━━━ PROVIDED ENTRIES
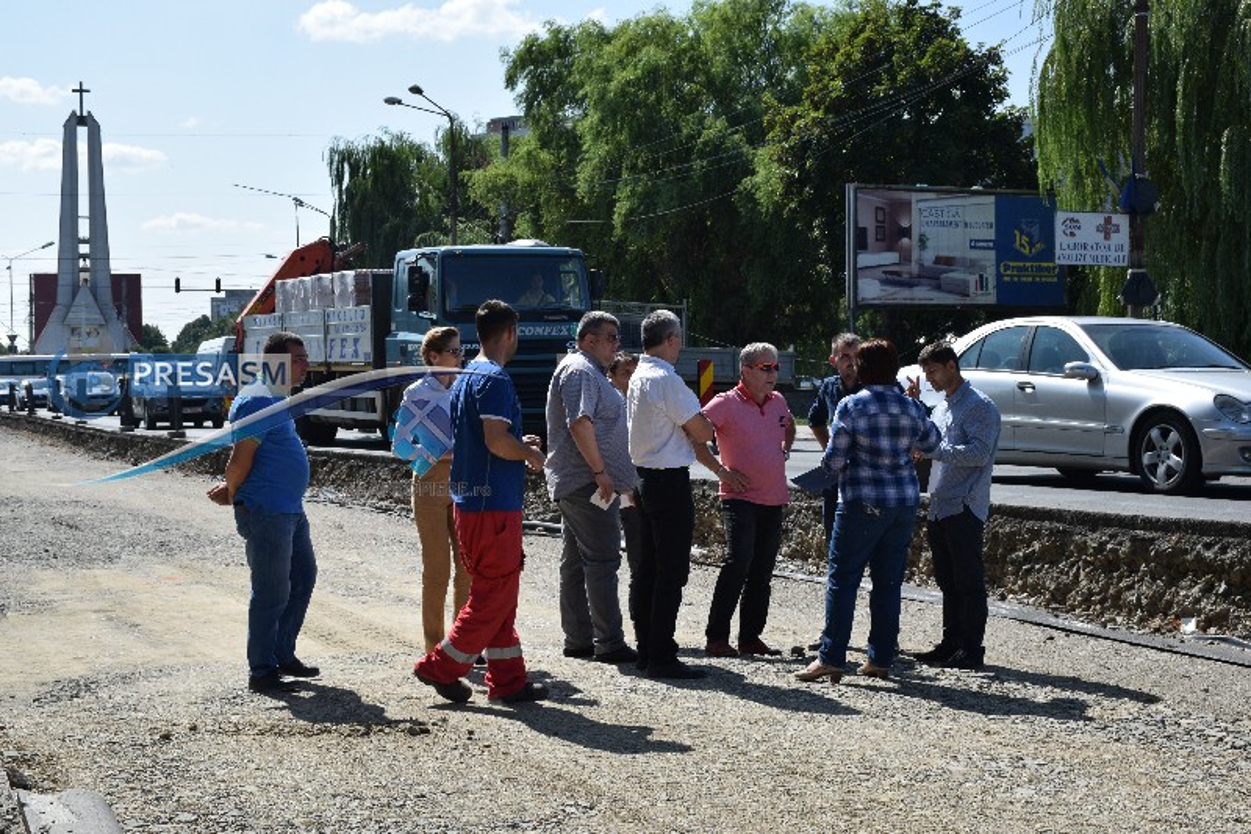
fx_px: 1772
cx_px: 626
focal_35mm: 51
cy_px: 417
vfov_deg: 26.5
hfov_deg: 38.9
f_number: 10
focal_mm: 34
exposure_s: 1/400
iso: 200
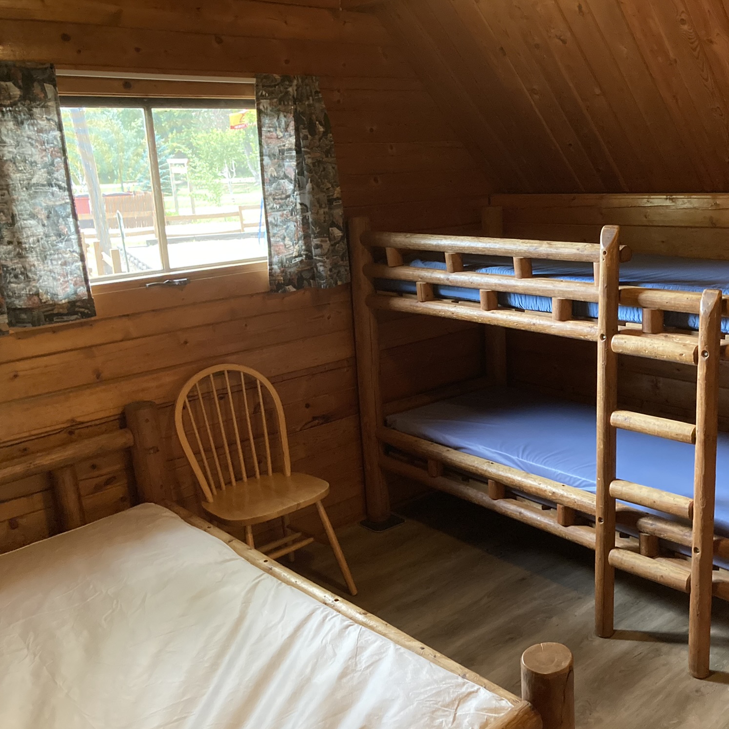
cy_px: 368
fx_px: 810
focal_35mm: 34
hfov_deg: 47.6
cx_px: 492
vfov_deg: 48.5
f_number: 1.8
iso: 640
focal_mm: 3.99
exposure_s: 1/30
━━━━━━
━━━ PROVIDED ENTRIES
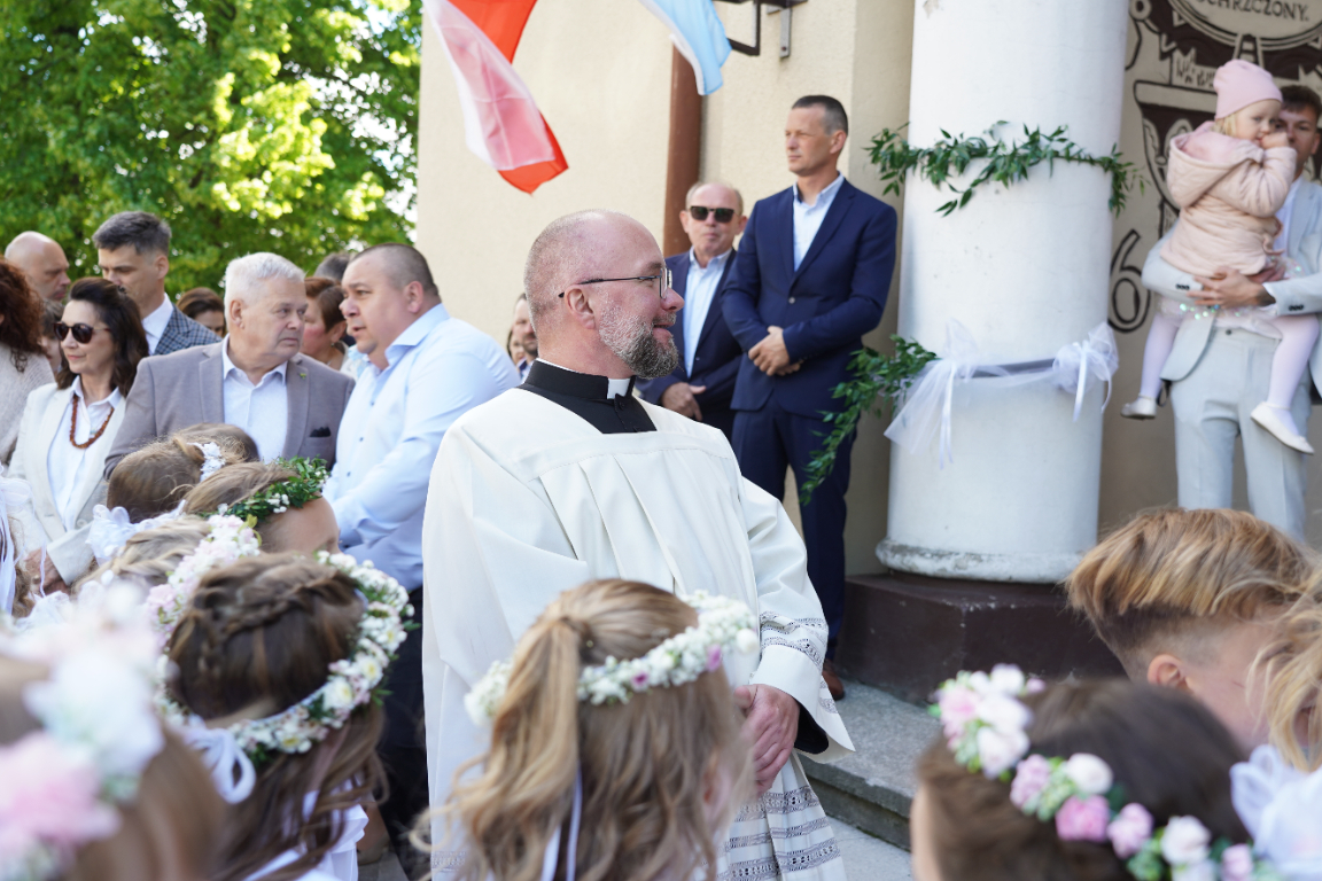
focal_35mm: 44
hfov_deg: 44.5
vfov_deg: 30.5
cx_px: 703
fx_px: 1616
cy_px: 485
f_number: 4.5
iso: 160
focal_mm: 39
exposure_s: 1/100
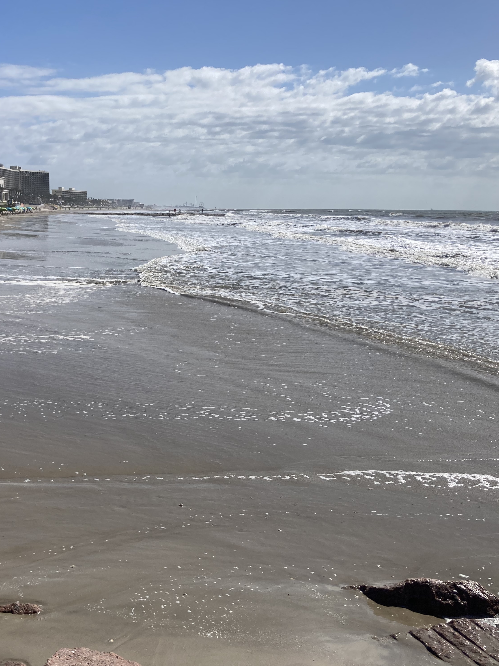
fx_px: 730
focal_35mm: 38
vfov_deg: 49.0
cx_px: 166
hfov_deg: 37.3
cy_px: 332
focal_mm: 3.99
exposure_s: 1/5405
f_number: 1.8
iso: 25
━━━━━━
WHAT IS BEING ASKED |
With pictures omitted, repeat the entries above word for word from the line holding "fx_px: 1772" down to the line holding "exposure_s: 1/30", keeping both of those lines.

EXERCISE RESULT |
fx_px: 1772
cx_px: 626
focal_35mm: 51
cy_px: 417
vfov_deg: 26.5
hfov_deg: 38.9
f_number: 10
focal_mm: 34
exposure_s: 1/400
iso: 200
cy_px: 368
fx_px: 810
focal_35mm: 34
hfov_deg: 47.6
cx_px: 492
vfov_deg: 48.5
f_number: 1.8
iso: 640
focal_mm: 3.99
exposure_s: 1/30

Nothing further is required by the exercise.